L’alchimiste
Karoly détache de son éphéméride un
dernier feuillet de parchemin.
L'enluminure
indique en caractères déliés la date du
2 Novembre. En dessous, sur un fond laqué par une encre noire de jais, cette
précision à l'usage des profanes: Fête
des Morts.
L’allchimiste,
comprend qu'il ne pourrait plus indéfiniment espérer.
Ces derniers
jours, les pluies sont tombées, glaciales. Elles augurent pour les mois à venir
d'un climat tout aussi rigoureux que
celui qui a marqué les trois arrière-saisons passées. Accompagnant le basculement lunaire, la première neige risque
même de tomber d'ici la prochaine semaine. Bientôt, l'hiver redouté recouvrira de
sa poigne glaciale cette province à l'intérieur des terres . Quel dommage que l'automne n'y fusse qu'un
cessez-le-feu furtif, chatoyant, que les deux saisons dominantes semblent se
concéder l'une à l'autre entre leurs règnes respectifs.
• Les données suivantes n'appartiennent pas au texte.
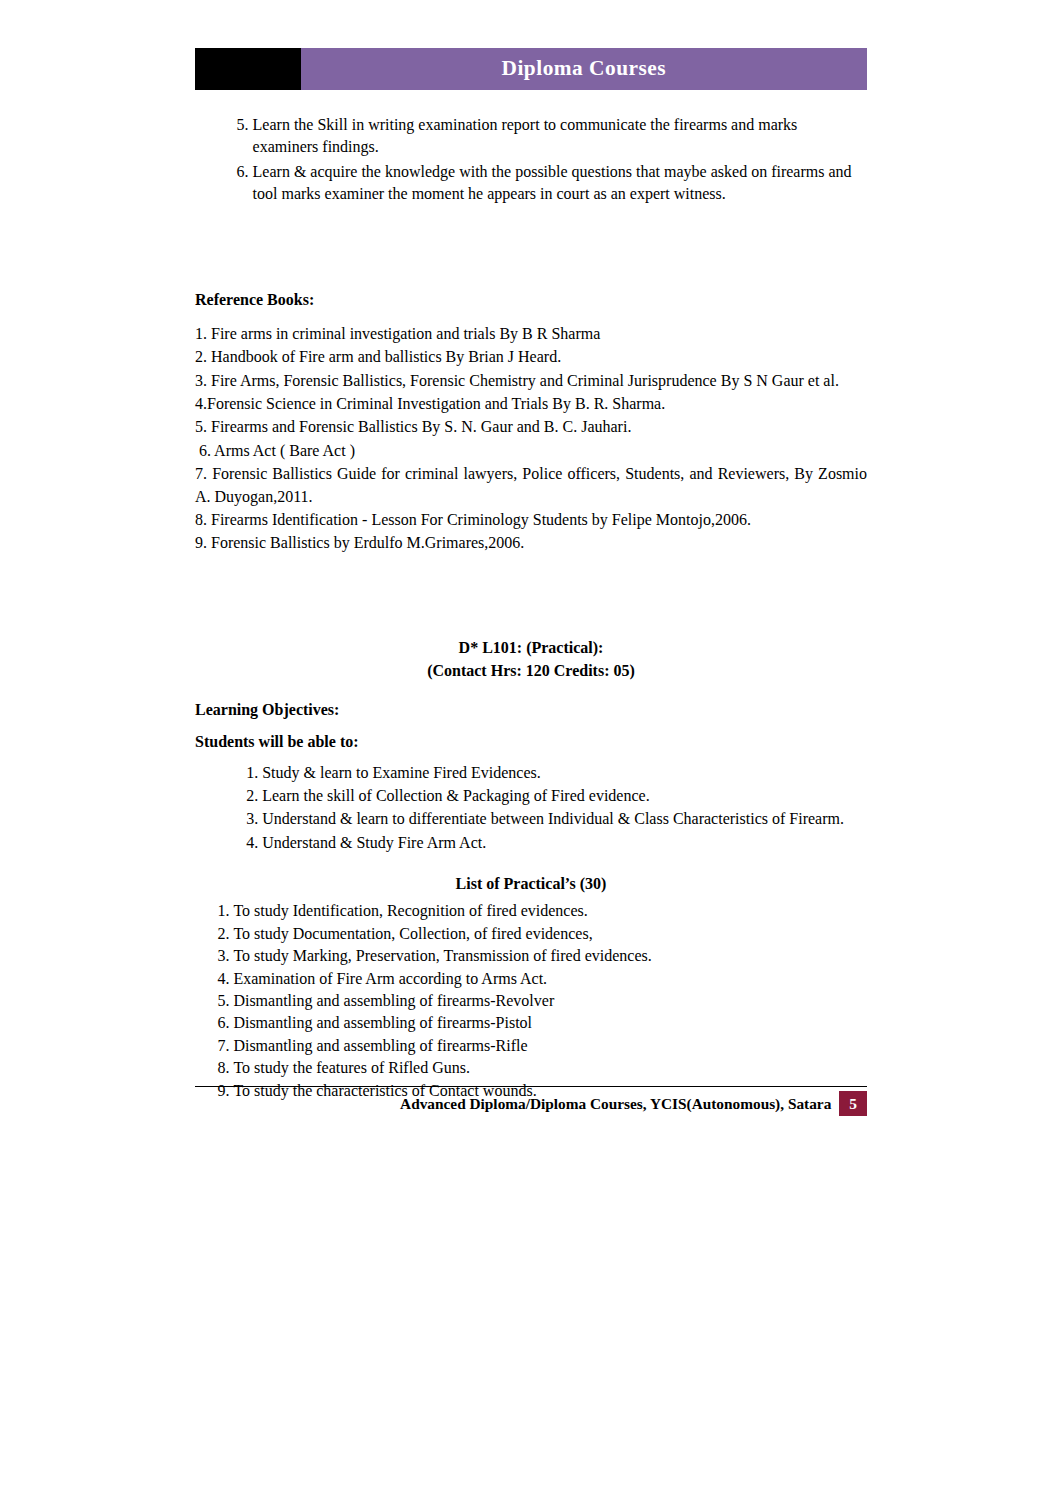Diploma Courses
Learn the Skill in writing examination report to communicate the firearms and marks examiners findings.
Learn & acquire the knowledge with the possible questions that maybe asked on firearms and tool marks examiner the moment he appears in court as an expert witness.
Reference Books:
1. Fire arms in criminal investigation and trials By B R Sharma
2. Handbook of Fire arm and ballistics By Brian J Heard.
3. Fire Arms, Forensic Ballistics, Forensic Chemistry and Criminal Jurisprudence By S N Gaur et al.
4.Forensic Science in Criminal Investigation and Trials By B. R. Sharma.
5. Firearms and Forensic Ballistics By S. N. Gaur and B. C. Jauhari.
6. Arms Act ( Bare Act )
7. Forensic Ballistics Guide for criminal lawyers, Police officers, Students, and Reviewers, By Zosmio A. Duyogan,2011.
8. Firearms Identification - Lesson For Criminology Students by Felipe Montojo,2006.
9. Forensic Ballistics by Erdulfo M.Grimares,2006.
D* L101: (Practical):
(Contact Hrs: 120 Credits: 05)
Learning Objectives:
Students will be able to:
Study & learn to Examine Fired Evidences.
Learn the skill of Collection & Packaging of Fired evidence.
Understand & learn to differentiate between Individual & Class Characteristics of Firearm.
Understand & Study Fire Arm Act.
List of Practical’s (30)
To study Identification, Recognition of fired evidences.
To study Documentation, Collection, of fired evidences,
To study Marking, Preservation, Transmission of fired evidences.
Examination of Fire Arm according to Arms Act.
Dismantling and assembling of firearms-Revolver
Dismantling and assembling of firearms-Pistol
Dismantling and assembling of firearms-Rifle
To study the features of Rifled Guns.
To study the characteristics of Contact wounds.
Advanced Diploma/Diploma Courses, YCIS(Autonomous), Satara 5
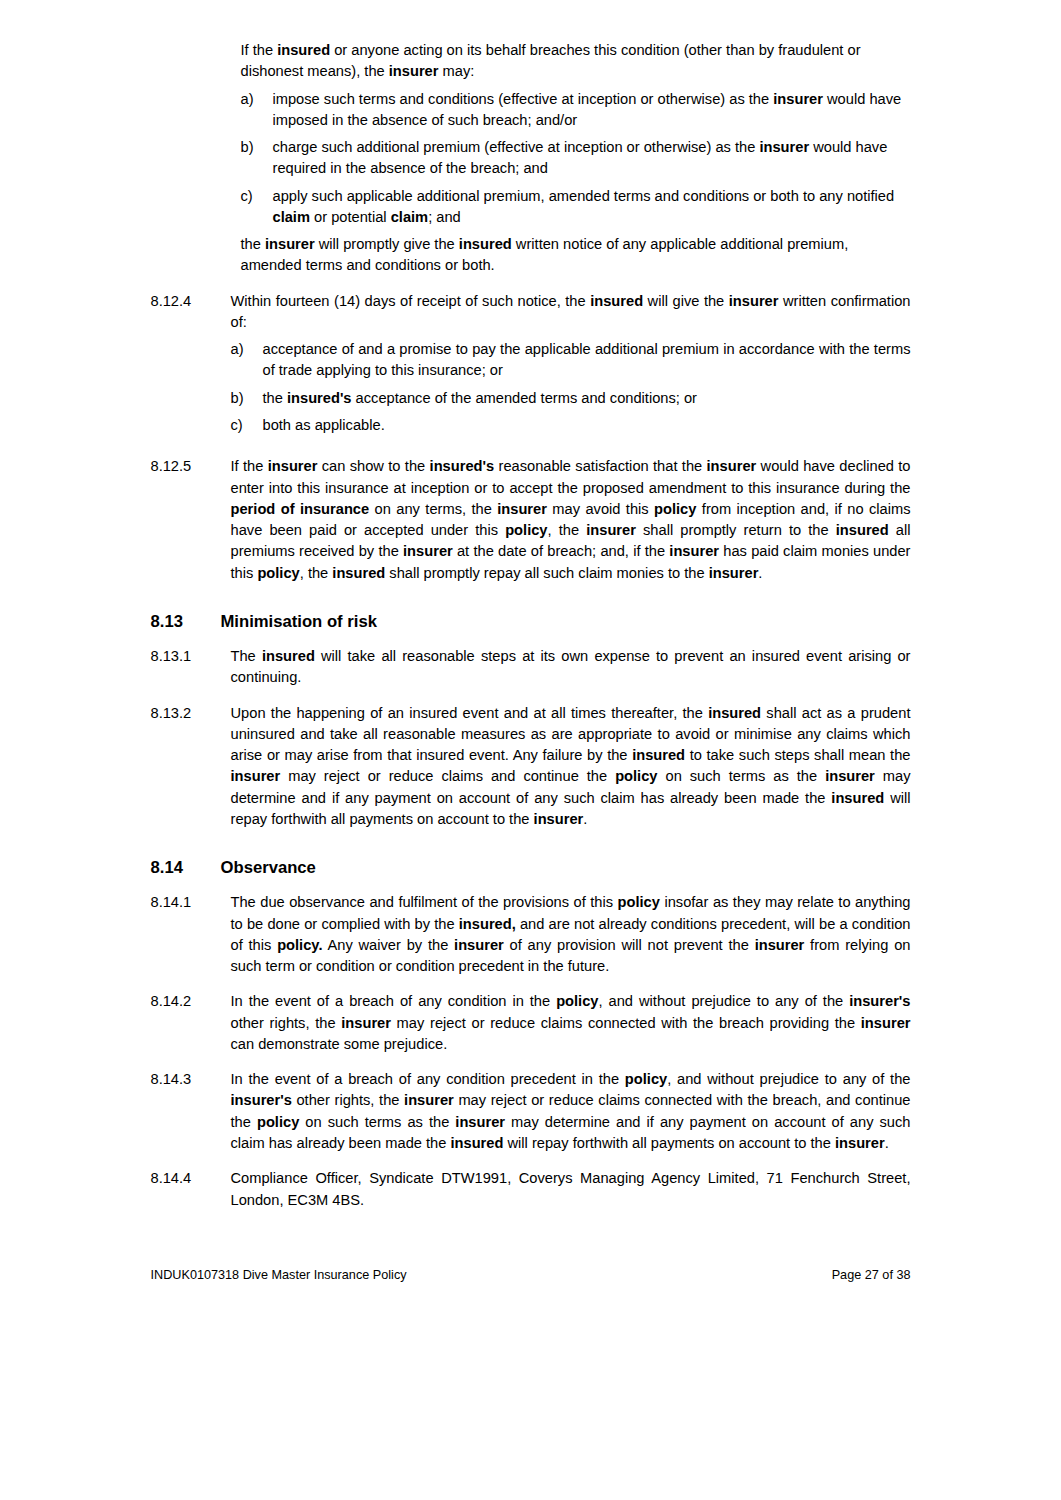If the insured or anyone acting on its behalf breaches this condition (other than by fraudulent or dishonest means), the insurer may:
a) impose such terms and conditions (effective at inception or otherwise) as the insurer would have imposed in the absence of such breach; and/or
b) charge such additional premium (effective at inception or otherwise) as the insurer would have required in the absence of the breach; and
c) apply such applicable additional premium, amended terms and conditions or both to any notified claim or potential claim; and
the insurer will promptly give the insured written notice of any applicable additional premium, amended terms and conditions or both.
8.12.4
Within fourteen (14) days of receipt of such notice, the insured will give the insurer written confirmation of:
a) acceptance of and a promise to pay the applicable additional premium in accordance with the terms of trade applying to this insurance; or
b) the insured's acceptance of the amended terms and conditions; or
c) both as applicable.
8.12.5
If the insurer can show to the insured's reasonable satisfaction that the insurer would have declined to enter into this insurance at inception or to accept the proposed amendment to this insurance during the period of insurance on any terms, the insurer may avoid this policy from inception and, if no claims have been paid or accepted under this policy, the insurer shall promptly return to the insured all premiums received by the insurer at the date of breach; and, if the insurer has paid claim monies under this policy, the insured shall promptly repay all such claim monies to the insurer.
8.13 Minimisation of risk
8.13.1
The insured will take all reasonable steps at its own expense to prevent an insured event arising or continuing.
8.13.2
Upon the happening of an insured event and at all times thereafter, the insured shall act as a prudent uninsured and take all reasonable measures as are appropriate to avoid or minimise any claims which arise or may arise from that insured event. Any failure by the insured to take such steps shall mean the insurer may reject or reduce claims and continue the policy on such terms as the insurer may determine and if any payment on account of any such claim has already been made the insured will repay forthwith all payments on account to the insurer.
8.14 Observance
8.14.1
The due observance and fulfilment of the provisions of this policy insofar as they may relate to anything to be done or complied with by the insured, and are not already conditions precedent, will be a condition of this policy. Any waiver by the insurer of any provision will not prevent the insurer from relying on such term or condition or condition precedent in the future.
8.14.2
In the event of a breach of any condition in the policy, and without prejudice to any of the insurer's other rights, the insurer may reject or reduce claims connected with the breach providing the insurer can demonstrate some prejudice.
8.14.3
In the event of a breach of any condition precedent in the policy, and without prejudice to any of the insurer's other rights, the insurer may reject or reduce claims connected with the breach, and continue the policy on such terms as the insurer may determine and if any payment on account of any such claim has already been made the insured will repay forthwith all payments on account to the insurer.
8.14.4
Compliance Officer, Syndicate DTW1991, Coverys Managing Agency Limited, 71 Fenchurch Street, London, EC3M 4BS.
INDUK0107318 Dive Master Insurance Policy Page 27 of 38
Avec l'hiver, cette neige viendra qui les
atteindra tous.
Le
passé n'a rien perdu de son acuité.
Nous sommes au mois de juin, le jour du
solstice d'été, qui est pour la profession un jour de fête et de repos. Il fait
un temps de circonstance, beau, sans excès. Ils sont allés tous les deux se
reposer au bord du lac, mais l'alchimiste commence déjà à se soucier de son
approvisionnement en matières premières en
prévision de la saison froide. Sur son élan, la conversation a abordé la
question des projets communs pour l'hiver. Tout contre lui, elle a murmuré.
" Karoly ?
- Oui ?
- J'aurais pu t'avertir, depuis
longtemps...
- De quoi donc? Que se
passe-t-il?
- C'est la neige . C'est elle
qui me panique."
Elle parle d'un ton égal. Sa
phrase s'est achevée dans l'étrange sifflement qui trahit chez elle une peur
contre laquelle elle se sent sans défense.
Sans
précipitation, comme pour effectuer une expérience délicate, voire désagréable,
mais annoncée de longue date, Karoly enfile l'un par dessus l'autre les
vêtements de laine ajustée qu'il avait fait tisser pour les mois de chaleur. Un
chapeau feutré atterrit sur le sommet de son crane, il endossa une veste
légère.
Une
fois équipé pour sortir, il ne lui reste qu'à verser dans une demi-pinte de
lait de chèvre tiède une pincée de cumin pilé, prise entre le pouce et le majeur
de la main droite, à mélanger et porter à ébullition durant trois périodes
standard de son sablier. Ensuite, laisser refroidir dans le coin le plus sombre
de la pièce, puis avaler le liquide, d'un trait, en oubliant, pour cette fois,
d'en interpréter les nuances du goût. Le tout, avec une économie de mouvements
maximale.
"
Tu n'as aucune raison de t'inquiéter. La neige, c'est comme de l'eau, en un peu
plus froid.
- Non,
tu te trompes. Chaque flocon a un pouvoir que tu ne peux soupçonner.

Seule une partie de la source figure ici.